NEJM: Chemo without rad therapy improves Hodgkins survival rate
The treatment of stage IA or IIA nonbulky Hodgkin’s lymphoma with chemotherapy alone is controversial given that strategies combining chemotherapy with radiation treatment have been shown to control the disease in up to 90 percent of patients, according to study authors Ralph M. Meyer, MD, of Queen’s University in Kingston, Ontario, Canada, and colleagues. Combination treatments, however, are associated with late treatment-related deaths, which the researchers hypothesized may mean chemotherapy treatments by themselves can improve overall survival.
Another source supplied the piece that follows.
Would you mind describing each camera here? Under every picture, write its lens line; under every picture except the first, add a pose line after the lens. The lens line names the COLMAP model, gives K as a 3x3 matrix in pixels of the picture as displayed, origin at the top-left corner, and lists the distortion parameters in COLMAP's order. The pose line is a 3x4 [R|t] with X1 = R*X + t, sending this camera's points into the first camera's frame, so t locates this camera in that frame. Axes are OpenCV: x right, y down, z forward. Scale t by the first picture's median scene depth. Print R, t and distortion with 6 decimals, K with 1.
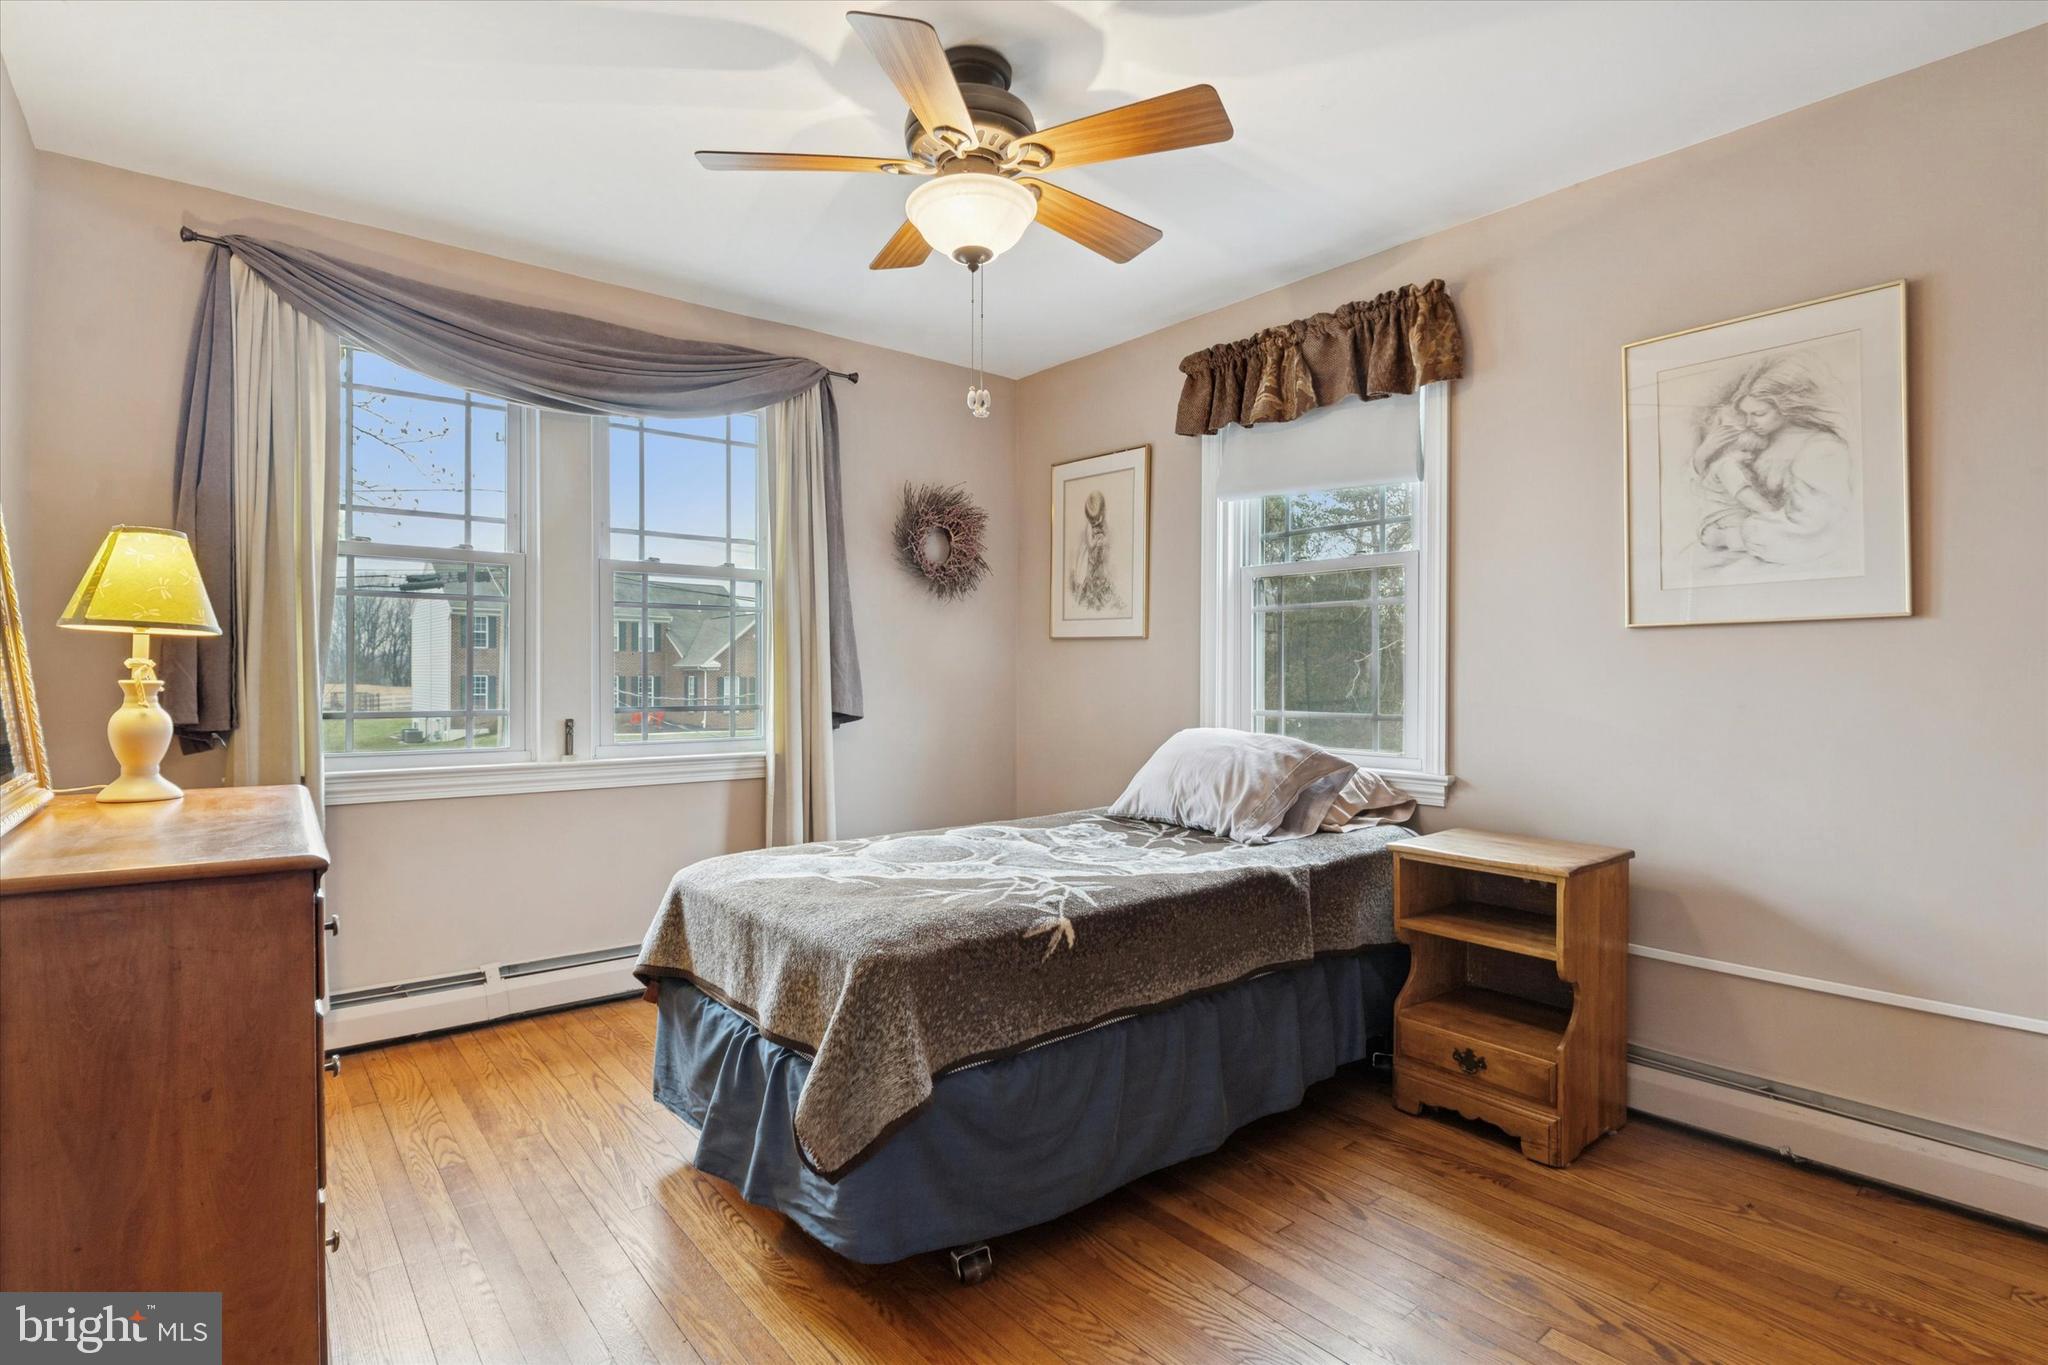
lens RADIAL K [[1010.9, 0, 1019.7], [0, 1010.9, 679.8], [0, 0, 1]] dist [-0.006670, 0.000093]
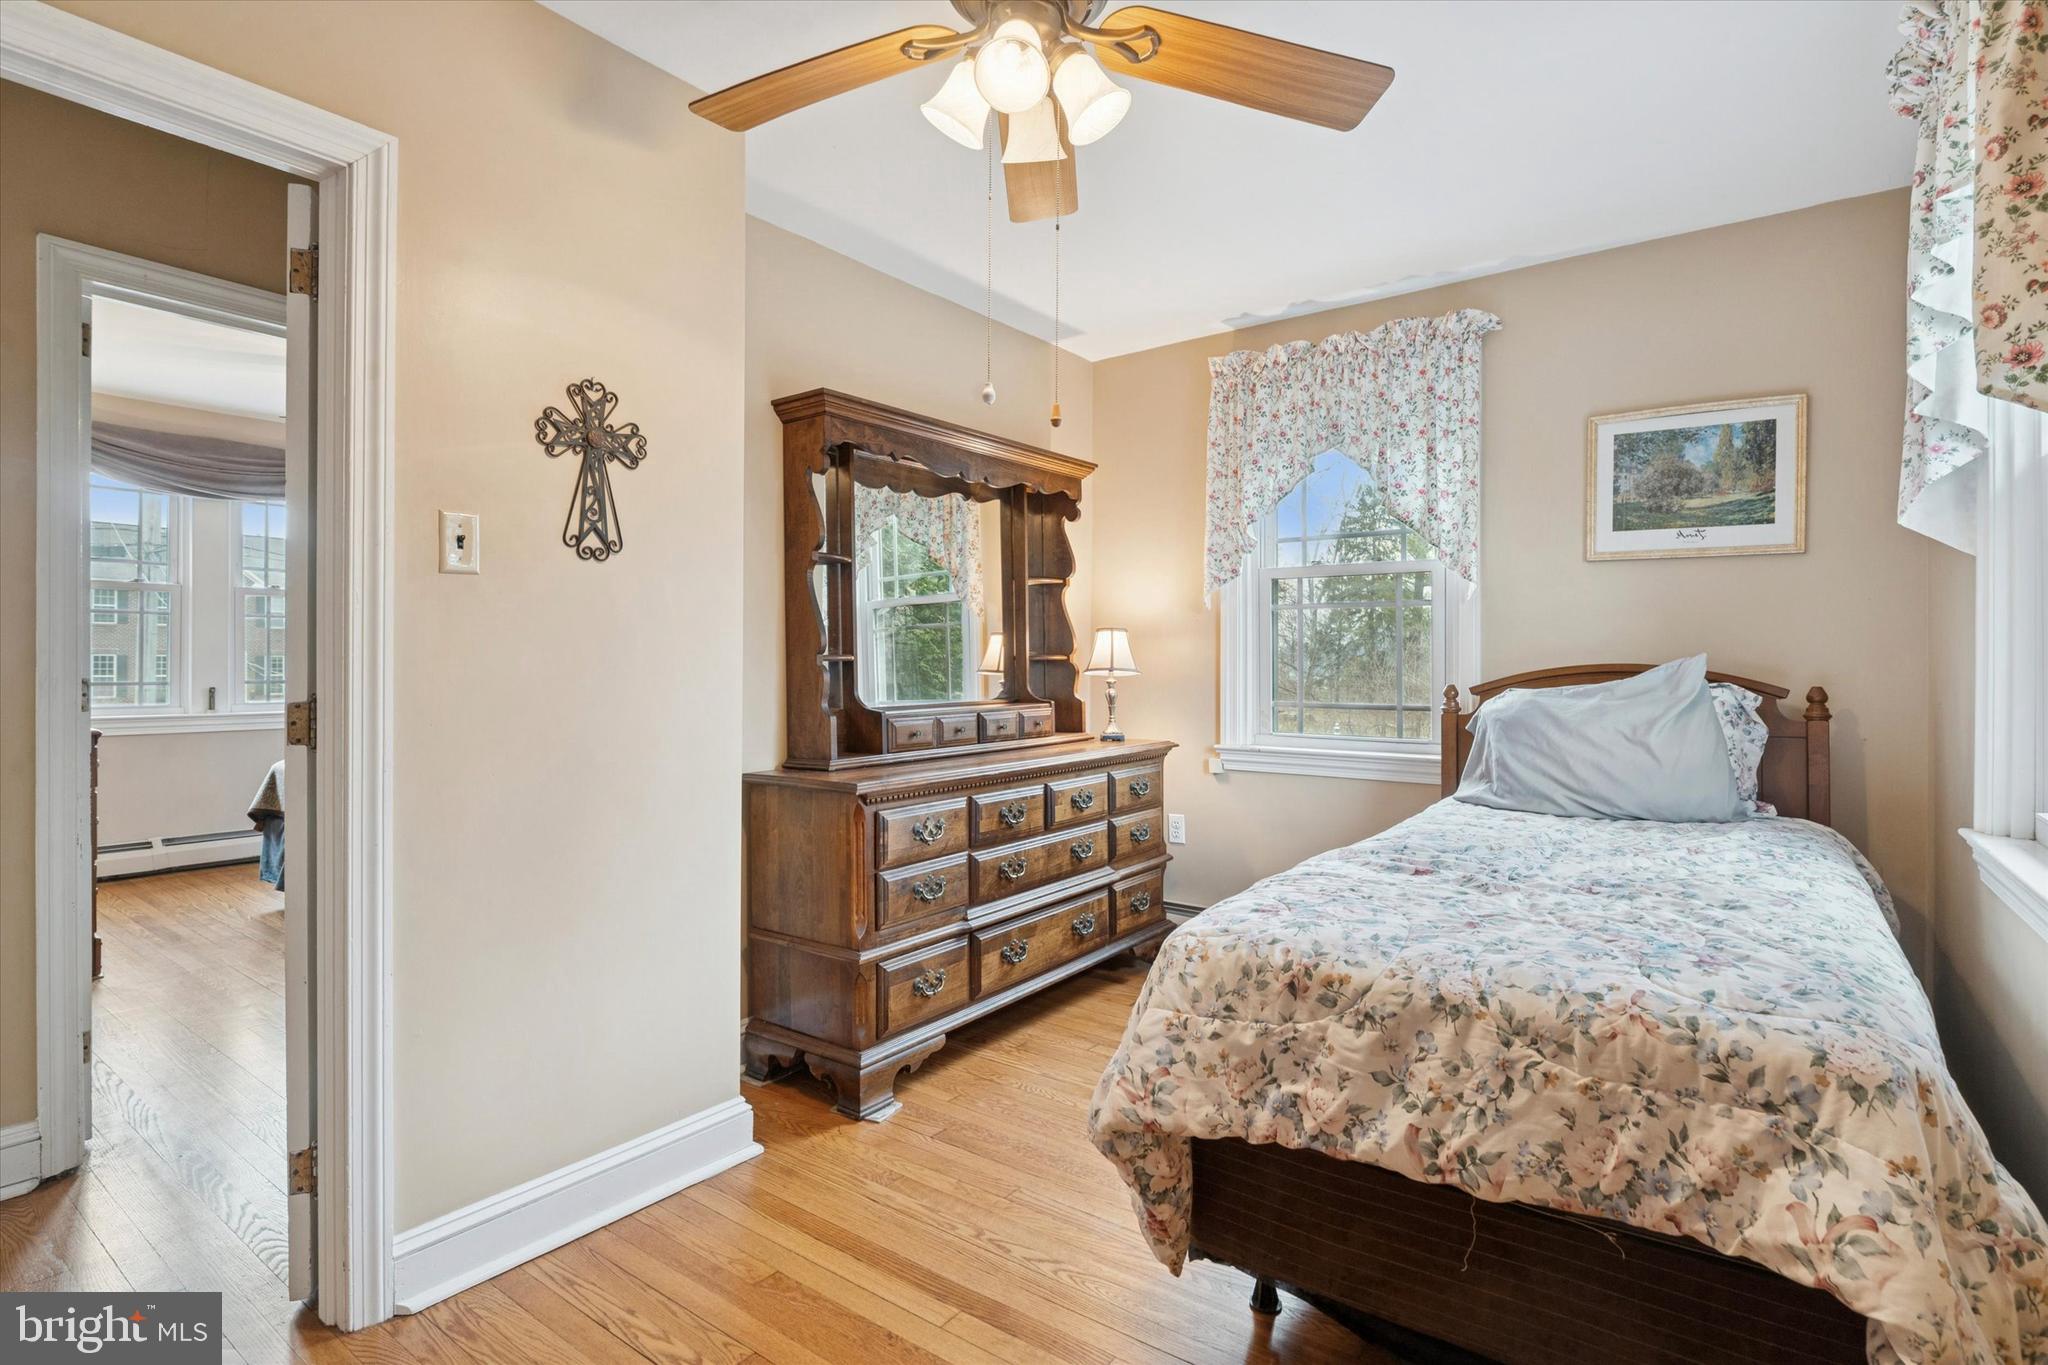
lens RADIAL K [[1010.9, 0, 1027.6], [0, 1010.9, 671.3], [0, 0, 1]] dist [-0.006670, 0.000093]
pose [[0.968637, 0.002619, 0.248466, 0.446617], [-0.002210, 0.999996, -0.001924, 0.013091], [-0.248470, 0.001315, 0.968639, -0.946780]]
To test the different treatment strategies, researchers randomly assigned 405 patients with untreated stage IA or IIA nonbulky Hodgkin’s lymphoma to treatment with doxorubicin, bleomycin, vinblastine and dacarbazine (ABVD) alone or to treatments featuring subtotal nodal radiation therapy, with or without ABVD therapy.
Results at 12-year follow-up showed the overall survival rate among patients receiving ABVD alone was 94 percent compared with 87 percent among those receiving subtotal nodal radiation therapy. Radiation therapy resulted in higher rates of freedom from disease (92 percent compared with 87 percent for ABVD alone), however, the rate of event-free survival was 85 percent with ABVD alone and was reduced to 80 percent in patients receiving radiation therapy.
“As postulated by the study hypothesis, the advantage that is seen with chemotherapy alone is due to the fact that there are fewer deaths from causes other than progressive Hodgkin's lymphoma or acute treatment-related toxic effects,” wrote the authors.
The researchers reported that six patients randomly assigned to ABVD alone died from Hodgkin’s lymphoma or an early treatment complication and six died from another cause. Among patients receiving radiation therapy, four deaths were related to Hodgkin’s lymphoma or early toxic effect and 20 were related to other causes.
Meyer et al wrote that the results of their study have implications for future clinical trials of IA or IIA Hodgkin’s lymphoma treatment therapies.
“Our results show that improving long-term survival is less dependent than previously assumed on further reducing deaths due to progressive Hodgkin's lymphoma and instead emphasize a need for treatments that will not lead to deaths from late treatment effects,” wrote the authors. “Thus, trial end points should be redefined so that the importance of deaths from causes other than Hodgkin's lymphoma is captured.”